The Carmelit is an underground funicular railway in Haifa. It opened in 1959, and reopened in September 1992 after extensive renovations. It is the only subway in Israel and one of the smallest subway system in the world.

Background

The idea for a public transport system in the city of Haifa was first mentioned in Theodor Herzl's visionary book Altneuland. When Herzl visited Haifa in the 1890's, it was still in its infancy, having started out as a fishermen's village on the beach. Yet, in his novel, Herzl described Haifa as a vibrant port city complete with a train-system whose wagons - moving among the tree tops high above the ground - were pulled by a cable.

The altitude difference between the first and last stations is 274 meters. Carmelit cars have a slanted design, with steps within each car and on the station platform. Since the gradient varies along the route, the floor of each car is never quite level, and slopes slightly "uphill" or "downhill" depending on the location.

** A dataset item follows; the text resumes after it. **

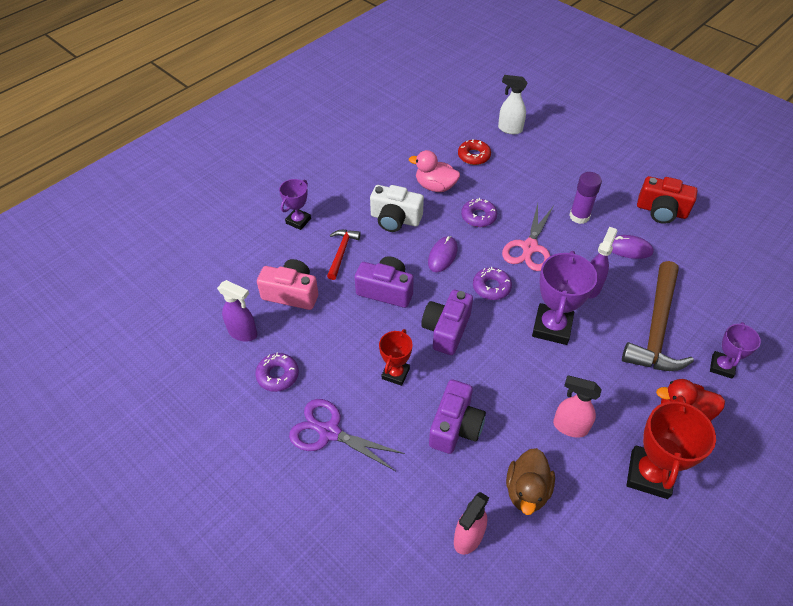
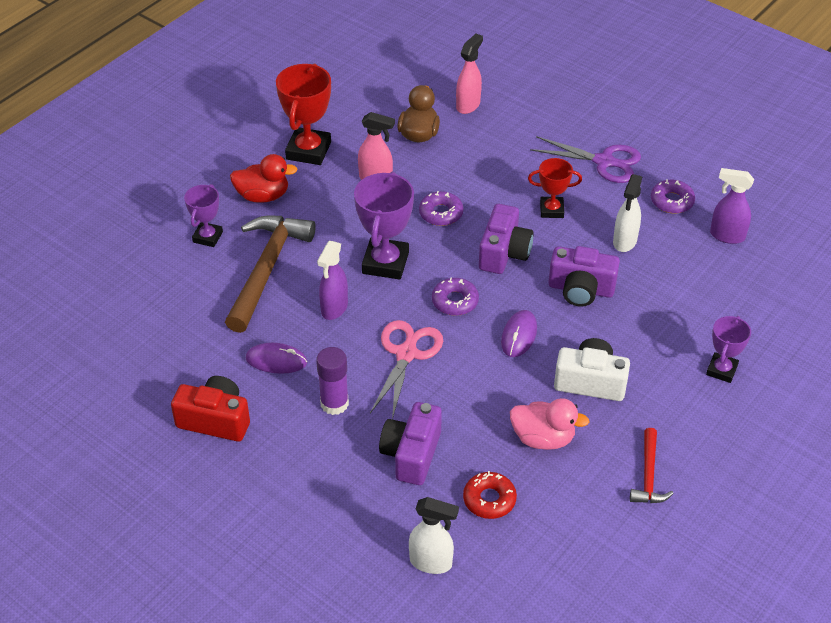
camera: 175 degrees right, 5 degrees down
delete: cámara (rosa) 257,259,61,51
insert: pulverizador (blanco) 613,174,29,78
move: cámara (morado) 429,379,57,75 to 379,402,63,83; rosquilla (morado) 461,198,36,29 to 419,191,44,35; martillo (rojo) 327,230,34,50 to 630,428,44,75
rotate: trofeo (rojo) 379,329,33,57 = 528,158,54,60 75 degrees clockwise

The Carmelit is one of the smallest subways in the world, having only four cars, six stations and a single tunnel 1800 meters long. The four cars operate as two two-car trains, which run on single track with a short double-track section to allow trains to cross.

Stations

Carmelit - Line Map
trains interior

The Carmelit has six stations, going downhill:

  • Gan Ha'em ("The Mother's Garden"): in the Carmel Center neighborhood, adjacent to the Haifa zoo, the Venue - the Haifa Auditorium, and the nearby hotels - the Panorama, Nof and Crown Plaza hotels.
  • Bnei Zion ("The Sons of Zion" - named after the nearby Bnei Zion Hospital. The station was previously called "Golomb" - after the street on which it is located. The name was changed in 1992): in Eliyahu Golomb street, near the Bnei Zion (Rothschild) hospital and the Bahá'í World Centre.
  • Massada, upper Hadar Hacarmel: near Massada and Nordau streets, with their galleries, antique shops, cafes and restaurants. Close to the Israeli National Air, Space and Technology Museum.
  • Hanevi'im ("The Prophets (street)"), Hadar: Near Hanevi'im, Herzl and Hachalutz streets, and their shops and offices. Close to the Haifa museum.
  • Solel Boneh: near Hanevi'im tower, Ha'atzmaut park, and Haifa city hall.
  • Kikar Pariz (Paris Square), Downtown: near government building and courthouse, Ha'atzmaut Street, walking distance to Haifa Merkaz (central) train station.

Operating hours

  • Sunday - Thursday: 06:00 - 22:00
  • Friday and holiday eves: 06:00 - 15:00
  • Saturday: Closed (for Shabbat)

Price

About 6 shekels per ride ($1.60; Euro 1.2).

Information for Attendees

Attendees who reach Haifa from the airport may use the Carmelit to reach the venue and the hotels. Please note that the Carmelit does not operate on Friday afternoon and on Saturday.

How to reach the Carmelit from the Haifa Merkaz Train Station

Cross the street from the station and turn left. Walk about 500 meters along HaAtzmaut Rd. and turn right on Eliyahu St. Walk about 90 meters - the underground (Carmelit) Kikar Pariz station will be in front of you.

Which Station do I get on?

The first station - Kikar Pariz, is close to the Haifa Merkaz Train Station.

Where do I get off?

The last station - the Gan Ha'em Station is close to the venue and the Dan Panorama, Nof and Crown Plaza hotels.